- _What you need to do_
Count every line in this listing that has "Seehaus". Reply with only the total.

- _Provided data_
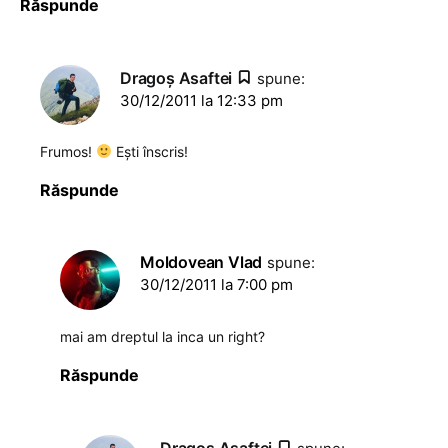
Răspunde
Dragoş Asaftei
spune:
30/12/2011 la 12:33 pm
Frumos!
Ești înscris!
Răspunde
Moldovean Vlad
spune:
30/12/2011 la 7:00 pm
mai am dreptul la inca un right?
Răspunde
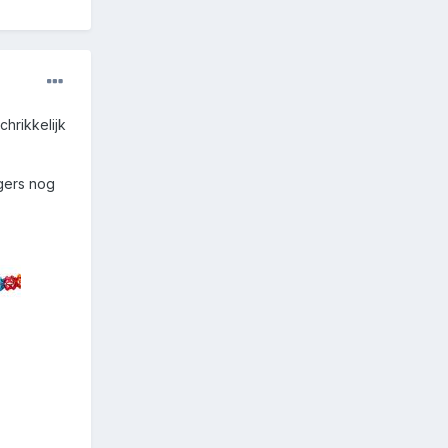
chrikkelijk
ngers nog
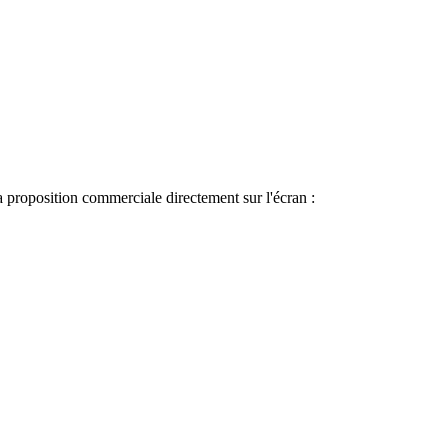
a proposition commerciale directement sur l'écran :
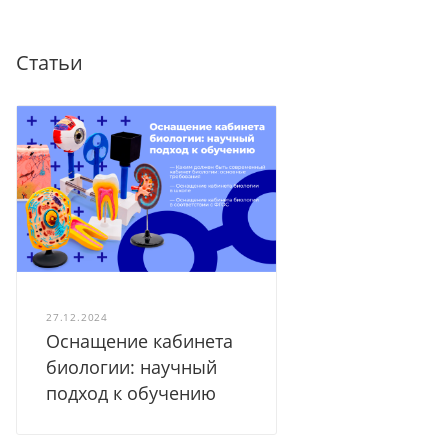
Статьи
27.12.2024
Оснащение кабинета
биологии: научный
подход к обучению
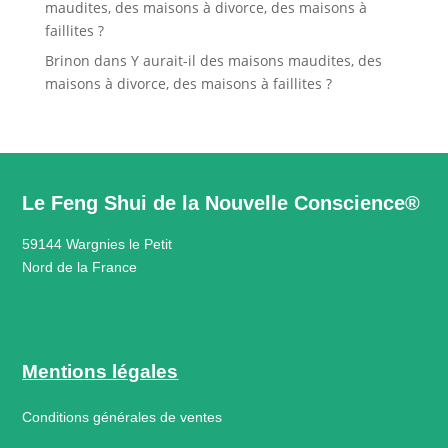
maudites, des maisons à divorce, des maisons à
faillites ?
Brinon
dans
Y aurait-il des maisons maudites, des
maisons à divorce, des maisons à faillites ?
Le Feng Shui de la Nouvelle Conscience®
59144 Wargnies le Petit
Nord de la France
Mentions légales
Conditions générales de ventes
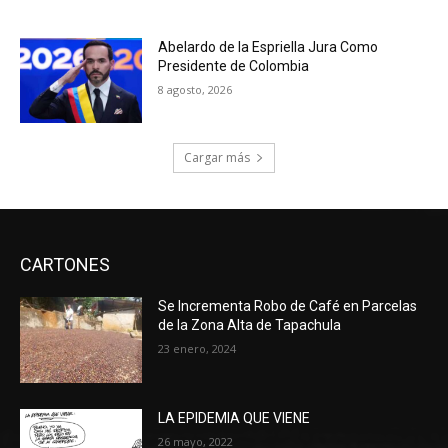
Abelardo de la Espriella Jura Como
Presidente de Colombia
8 agosto, 2026
Cargar más
CARTONES
Se Incrementa Robo de Café en Parcelas
de la Zona Alta de Tapachula
23 enero, 2024
LA EPIDEMIA QUE VIENE
26 mayo, 2022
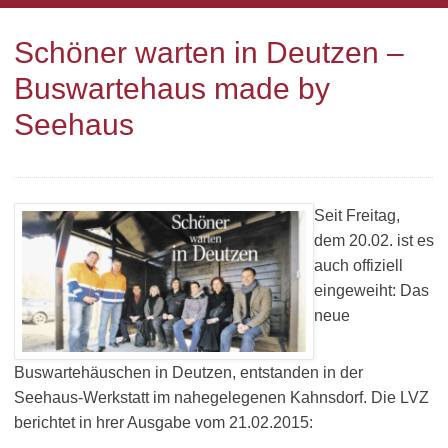
Schöner warten in Deutzen –
Buswartehaus made by
Seehaus
Seit Freitag,
dem 20.02. ist es
auch offiziell
eingeweiht: Das
neue
Buswartehäuschen in Deutzen, entstanden in der
Seehaus-Werkstatt im nahegelegenen Kahnsdorf. Die LVZ
berichtet in hrer Ausgabe vom 21.02.2015:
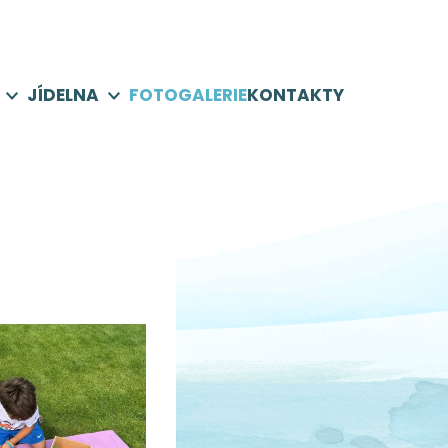
JÍDELNA
FOTOGALERIE
KONTAKTY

- _Solution for this exercise_
2